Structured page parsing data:
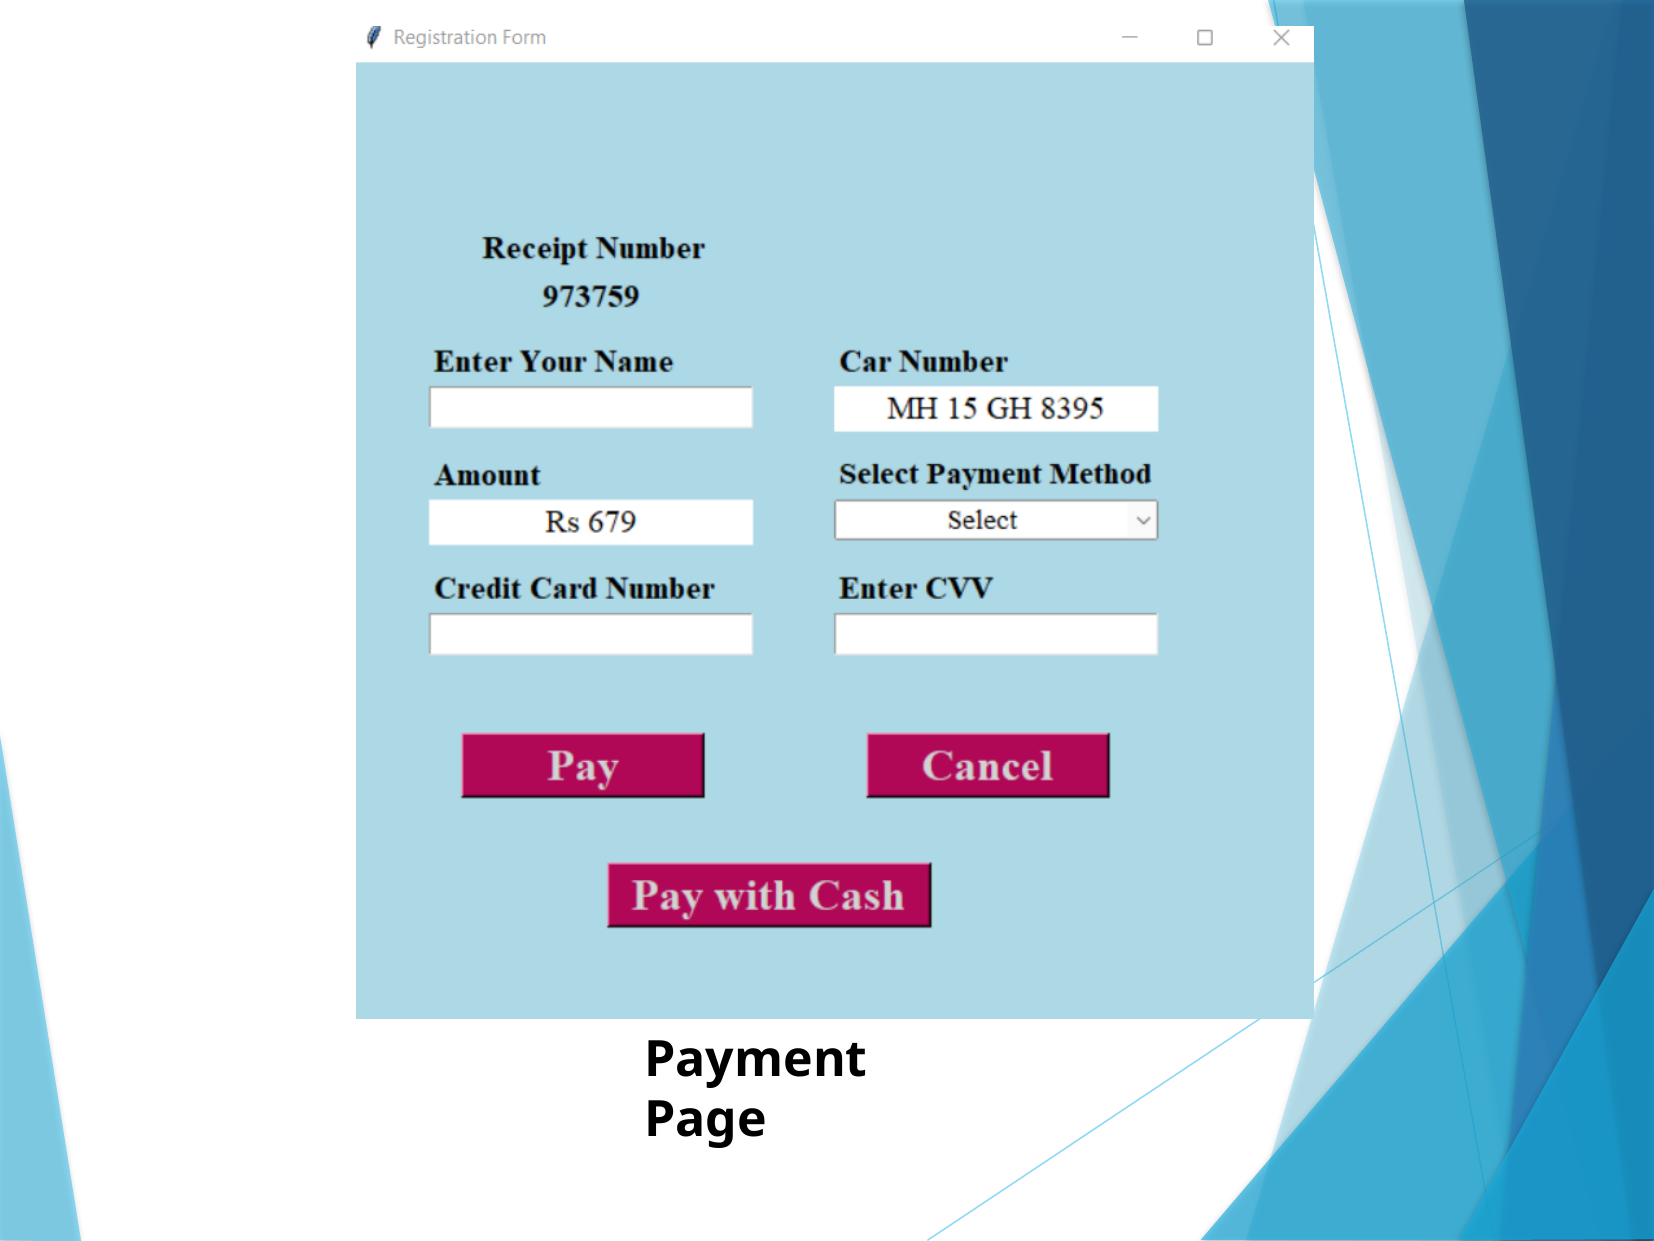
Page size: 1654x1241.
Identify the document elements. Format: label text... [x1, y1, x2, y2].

title Payment Page [629, 1030, 991, 1103]
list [355, 25, 1315, 1020]
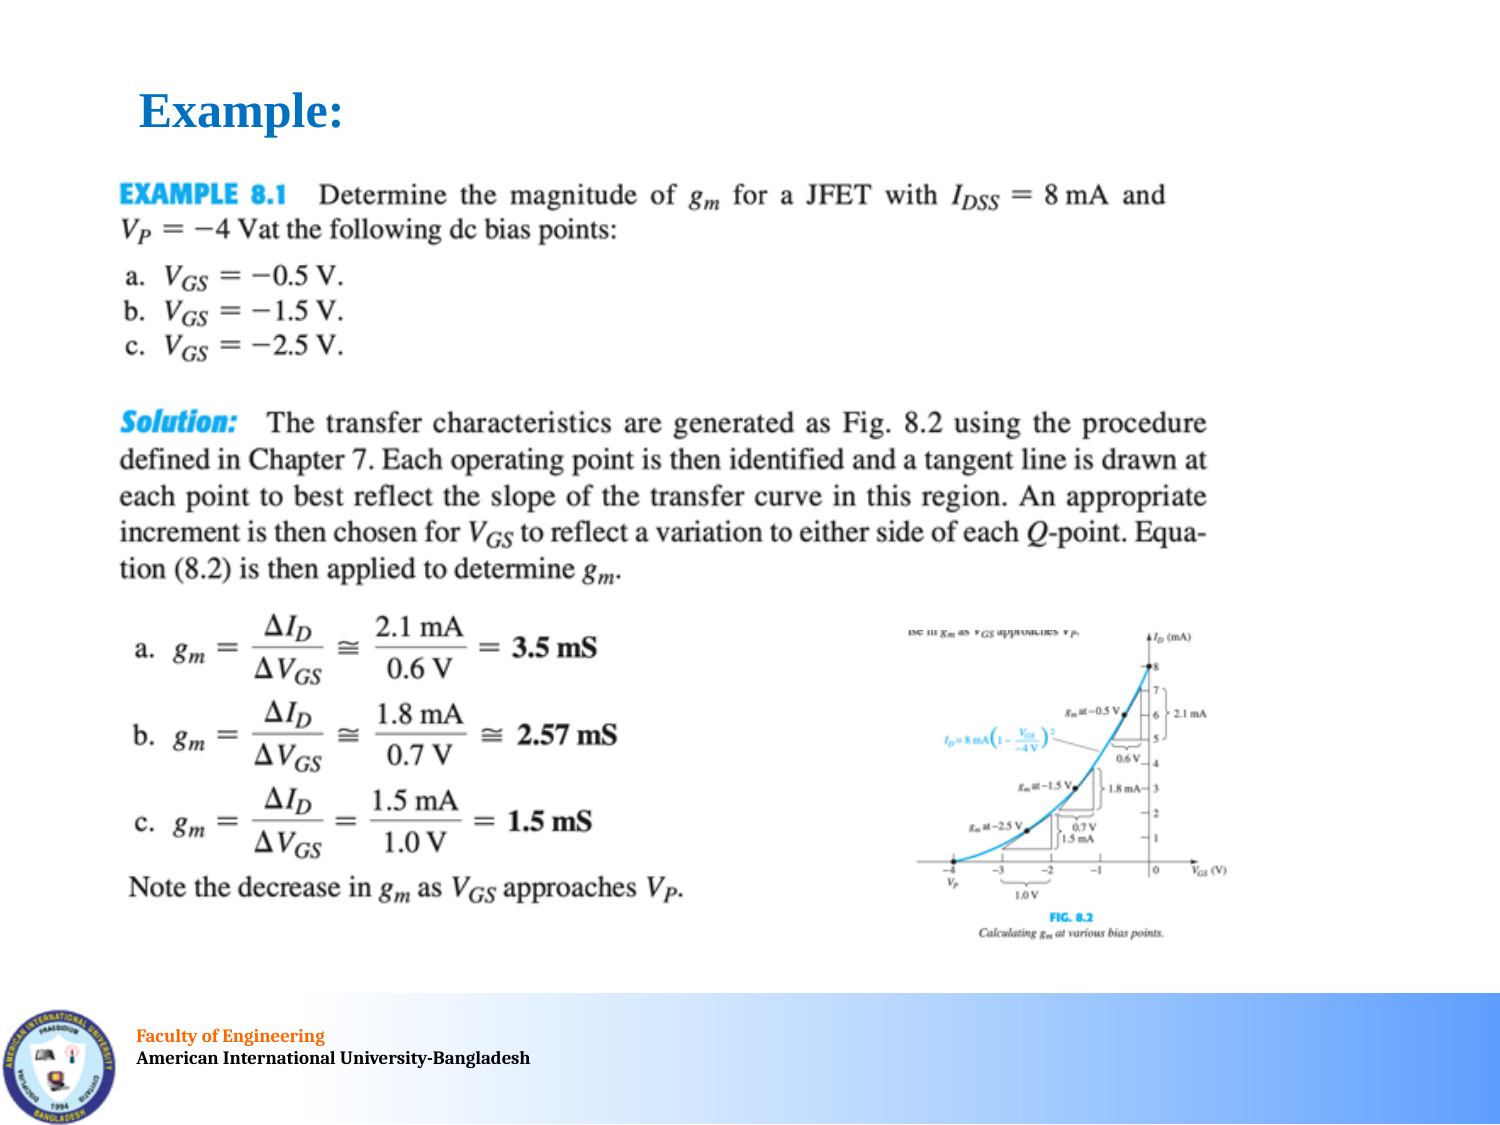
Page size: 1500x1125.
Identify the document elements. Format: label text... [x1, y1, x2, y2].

picture [908, 630, 1230, 944]
picture [124, 603, 740, 917]
picture [114, 390, 1215, 593]
picture [0, 1007, 119, 1125]
title Example: [115, 57, 1334, 159]
picture [115, 178, 1181, 368]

What you will do ->
Reproduce every record above word for word. Leave the pictures out.

Solution ->
Page size: 1654x1241.
Identify the document elements. Format: label text... [x1, y1, x2, y2].

title Payment Page [629, 1030, 991, 1103]
list [355, 25, 1315, 1020]
Page size: 1500x1125.
Identify the document elements. Format: label text... [x1, y1, x2, y2].

picture [908, 630, 1230, 944]
picture [124, 603, 740, 917]
picture [114, 390, 1215, 593]
picture [0, 1007, 119, 1125]
title Example: [115, 57, 1334, 159]
picture [115, 178, 1181, 368]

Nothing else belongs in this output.